Hence, we need to prove that $$\sum\limits_{k=1}^nf(a_k)\leq\frac{1}{4},$$ where $f(x)=x^2-x^3$.
But $f''(x)=2-6x$, which says that $f$ has an unique inflection point on $(0,1)$.
Thus, by Vasc's HCF Theorem it's enough to prove our inequality for
$a_1=a_2=...=a_{n-1}=x$ and $a_n=1-(n-1)x$, where $0<x<\frac{1}{n-1}$.
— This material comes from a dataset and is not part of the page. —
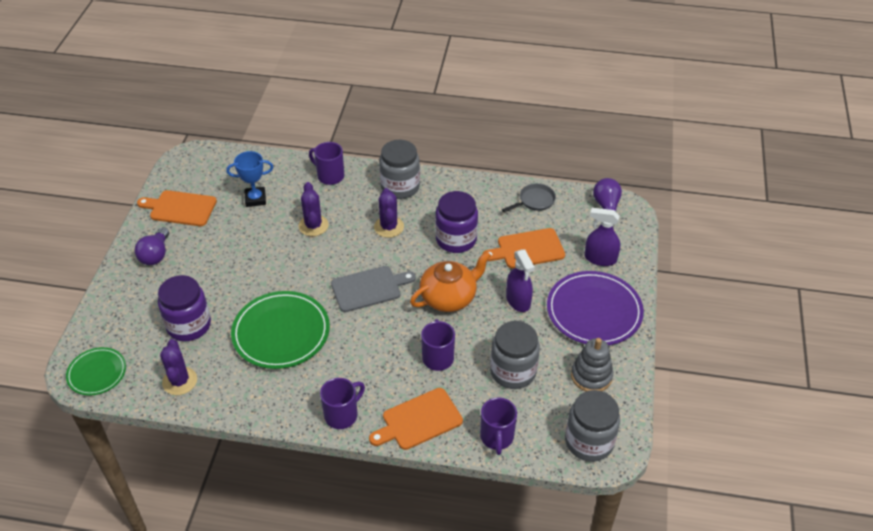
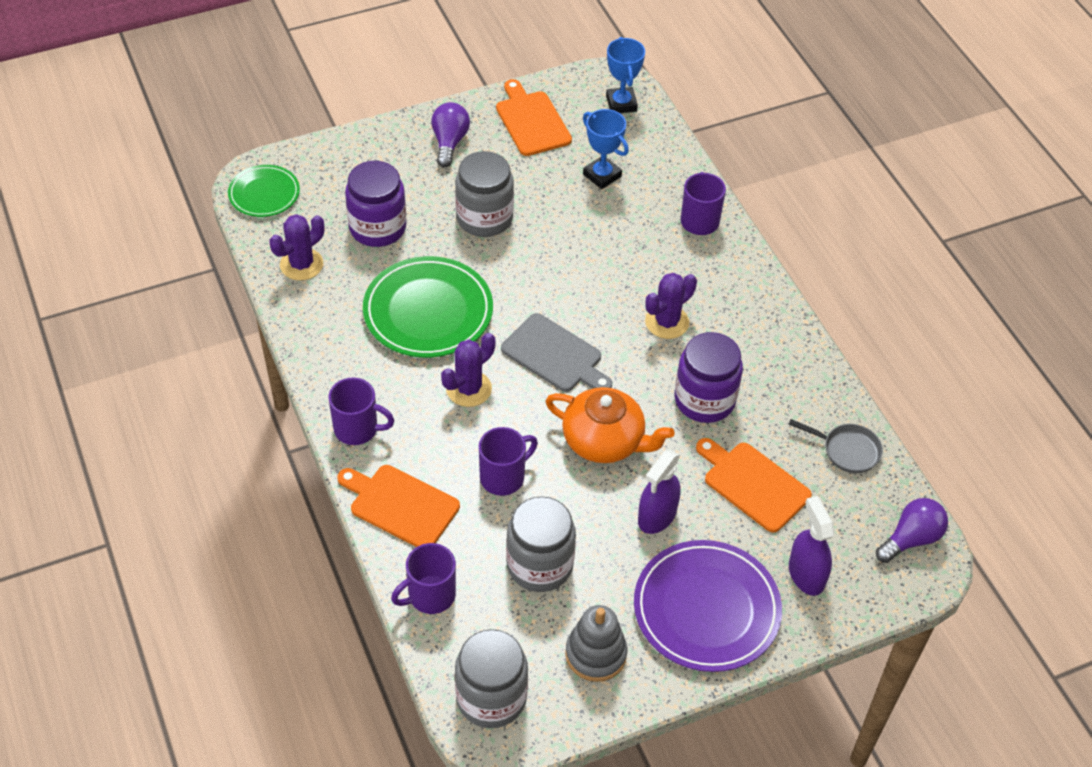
camera: 55 degrees right, 5 degrees up
purple light bulb [135,227,169,265] -> purple light bulb turned 120 degrees clockwise [431,102,470,167]
purple cactus [298,182,329,236] -> purple cactus moved to [441,333,496,407]
grey jar [379,140,420,199] -> grey jar moved to [455,151,514,237]
none -> blue trophy [606,37,645,113]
Thus, it's enough to prove that $g(x)\geq0,$ where $$g(x)=\frac{1}{4}-(n-1)(x^2-x^3)-(1-(n-1)x)^2+(1-(n-1)x)^3.$$ We have $$g'(x)=(n-1)(1-nx)(3(n-2)x-1).$$ We see that $0<\frac{1}{3(n-2)}<\frac{1}{n}<\frac{1}{n-1}$, $x_{min}=\frac{1}{3(n-2)}$ and $x_{max}=\frac{1}{n}$, which says $$g(x)\geq\min\left\{g\left(\frac{1}{3(n-2)}\right),g\left(\frac{1}{n-1}\right)\right\}=\min\left\{\frac{11n^2-56n+72}{108(n-2)^2},\frac{(n-3)^2}{4(n-1)^2}\right\}\geq0.$$ Done!
For the proof we can use also the Vasc's EV Method.
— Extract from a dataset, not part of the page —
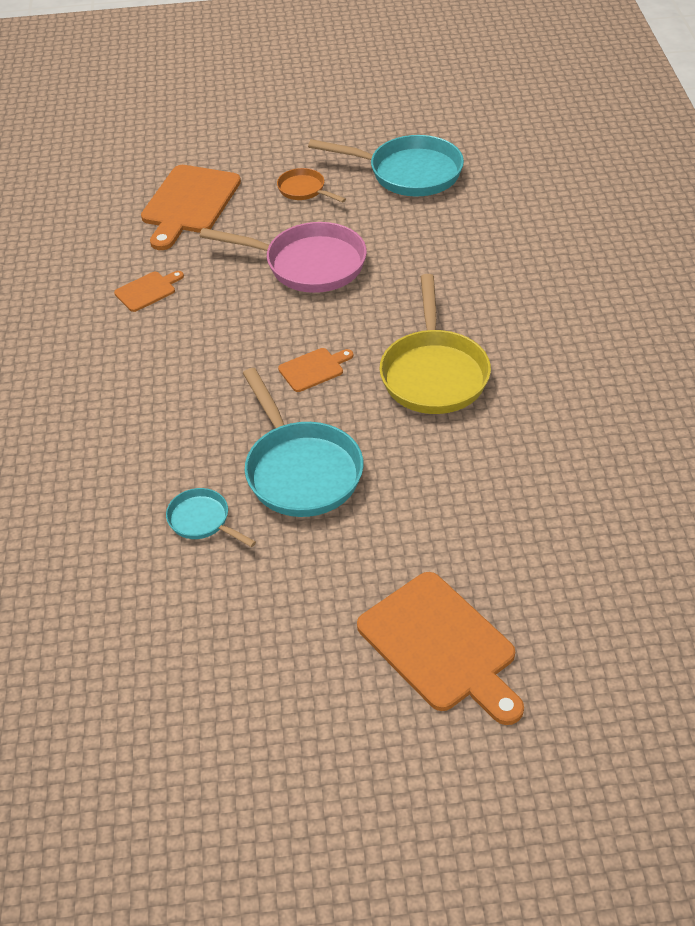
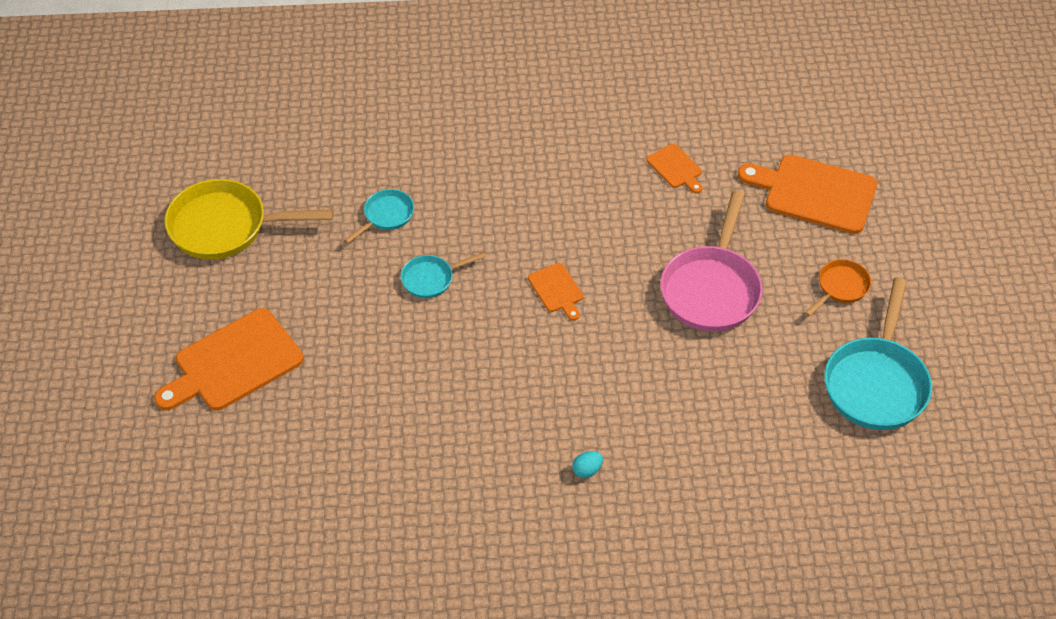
camera: 90 degrees right, 5 degrees up
turquoise pan [243,368,363,517] -> turquoise pan [401,252,486,298], size x0.51
yellow pan [379,274,491,414] -> yellow pan moved to [164,179,333,260]
none -> turquoise egg [572,451,603,478]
Notice that $$\left( \frac{a_1}{a_2^2 + a_3^2 + ... + a_n^2} + \frac{a_2}{a_1^2 + a_3^2 + ... + a_n^2} + \ ... \ \frac{a_n}{a_1^2 + a_2^2+... + a_{n-1}^2}\right)(a_1 + a_2 + ... + a_n) \ge \left( \sqrt{\frac{a_1^2}{a_2^2 + a_3^2 + ... + a_n^2}} + \sqrt{\frac{a_2^2}{a_1^2 + a_3^2 + ... + a_n^2}} + \ ... \ \sqrt{\frac{a_n^2}{a_1^2 + a_2^2... + a_{n-1}^2}}\right)^2$$ by Cauchy-Schwarz inequality. WLOG, take $a_1^2 + a_2^2 + ... + a_n^2 = 1$ (because of homogenity). Thus it remains to prove that $$\frac{a_1}{\sqrt{1-a_1^2}} + \frac{a_2}{\sqrt{1-a_2^2}}+ \ ... \ +\frac{a_n}{\sqrt{1-a_n^2}} \ge 2$$Now take $x_m = \frac{a_m}{\sqrt{1-a_m^2}} \ \forall \ 1 \le m \le n$. Then it remains to prove that $$x_1 + x_2 + ... + x_n \ge 2$$ Now since $a_m^2 =\frac{x_m^2}{1+x_m^2}$, we have $$\frac{x_1^2}{1+x_1^2} + \ ... \ + \frac{x_n^2}{1+x_n^2} = 1$$ But $\frac{x_m^2}{1+x_m^2} = x_m \left( \frac{x_m}{1+x_m^2} \right) \le x_m \left( \frac 12\right)$ since $x_m \ge 0$ and it follows that $$1 = x_1 \left( \frac{x_1}{1+x_1^2} \right) + ... + x_n \left( \frac{x_n}{1+x_n^2} \right) \le \frac{x_1}2 + ... + \frac{x_n}2 = \frac 12 \left(x_1 + ... + x_n \right)$$ i.e. $$x_1 + x_2 + ... + x_n \ge 2$$ Done.
Note that $2$ is the minimum attainable value of $$\frac{a_1}{\sqrt{1-a_1^2}} + \frac{a_2}{\sqrt{1-a_2^2}}+ \ ... \ +\frac{a_n}{\sqrt{1-a_n^2}} \ge 2$$ (take $a_1 = a_2 =\frac 1{\sqrt 2}$ and all other $a_i $s equal to $0$).